(TASK INPUT begins)
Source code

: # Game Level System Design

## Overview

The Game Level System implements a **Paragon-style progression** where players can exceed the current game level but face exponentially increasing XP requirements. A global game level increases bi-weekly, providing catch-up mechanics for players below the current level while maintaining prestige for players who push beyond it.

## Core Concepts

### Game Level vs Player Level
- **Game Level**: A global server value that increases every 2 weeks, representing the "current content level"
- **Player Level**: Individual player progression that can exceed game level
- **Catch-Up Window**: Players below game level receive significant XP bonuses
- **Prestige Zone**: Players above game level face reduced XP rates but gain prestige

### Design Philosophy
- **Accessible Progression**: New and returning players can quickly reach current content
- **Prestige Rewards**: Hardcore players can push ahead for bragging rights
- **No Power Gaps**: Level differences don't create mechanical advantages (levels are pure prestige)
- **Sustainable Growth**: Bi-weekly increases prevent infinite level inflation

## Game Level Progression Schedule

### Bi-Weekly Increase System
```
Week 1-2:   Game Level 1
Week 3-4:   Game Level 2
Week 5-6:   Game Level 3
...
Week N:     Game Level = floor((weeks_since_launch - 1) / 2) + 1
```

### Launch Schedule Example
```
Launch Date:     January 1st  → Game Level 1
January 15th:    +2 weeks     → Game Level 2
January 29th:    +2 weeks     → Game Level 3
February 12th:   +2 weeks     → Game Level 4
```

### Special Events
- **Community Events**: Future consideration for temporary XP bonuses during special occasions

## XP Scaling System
(TASK INPUT ends)
(TASK INPUT begins)
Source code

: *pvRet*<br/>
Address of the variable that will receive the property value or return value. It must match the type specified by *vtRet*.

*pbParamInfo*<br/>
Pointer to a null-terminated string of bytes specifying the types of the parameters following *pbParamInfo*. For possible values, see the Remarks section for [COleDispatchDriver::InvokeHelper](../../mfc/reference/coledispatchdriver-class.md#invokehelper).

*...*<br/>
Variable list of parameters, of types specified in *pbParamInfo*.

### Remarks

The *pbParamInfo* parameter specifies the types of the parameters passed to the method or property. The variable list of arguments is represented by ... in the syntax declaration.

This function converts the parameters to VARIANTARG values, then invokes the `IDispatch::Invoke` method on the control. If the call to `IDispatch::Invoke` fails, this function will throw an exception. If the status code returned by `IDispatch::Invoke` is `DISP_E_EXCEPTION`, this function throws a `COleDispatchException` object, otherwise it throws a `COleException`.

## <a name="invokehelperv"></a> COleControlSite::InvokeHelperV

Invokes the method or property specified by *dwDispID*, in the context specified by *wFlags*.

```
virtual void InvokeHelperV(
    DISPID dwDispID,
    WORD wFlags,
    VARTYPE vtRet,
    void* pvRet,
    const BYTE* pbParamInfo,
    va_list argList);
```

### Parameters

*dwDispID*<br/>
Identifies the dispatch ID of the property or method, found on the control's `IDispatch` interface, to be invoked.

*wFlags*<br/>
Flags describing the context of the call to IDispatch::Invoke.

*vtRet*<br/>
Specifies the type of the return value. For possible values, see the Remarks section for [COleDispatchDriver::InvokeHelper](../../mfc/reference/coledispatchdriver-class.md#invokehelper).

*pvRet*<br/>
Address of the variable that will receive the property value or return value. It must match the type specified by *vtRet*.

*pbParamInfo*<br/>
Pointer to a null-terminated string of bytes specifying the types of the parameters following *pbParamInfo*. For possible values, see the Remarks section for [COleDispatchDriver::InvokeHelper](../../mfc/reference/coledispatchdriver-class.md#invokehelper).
(TASK INPUT ends)
● EXERCISE PROMPT: Given the records above, reproduce precisely and only the lines between the line holding "### Special Events" and the line holding "## XP Scaling System", inclusive.

● SOLUTION FOR THIS EXERCISE:
### Special Events
- **Community Events**: Future consideration for temporary XP bonuses during special occasions

## XP Scaling System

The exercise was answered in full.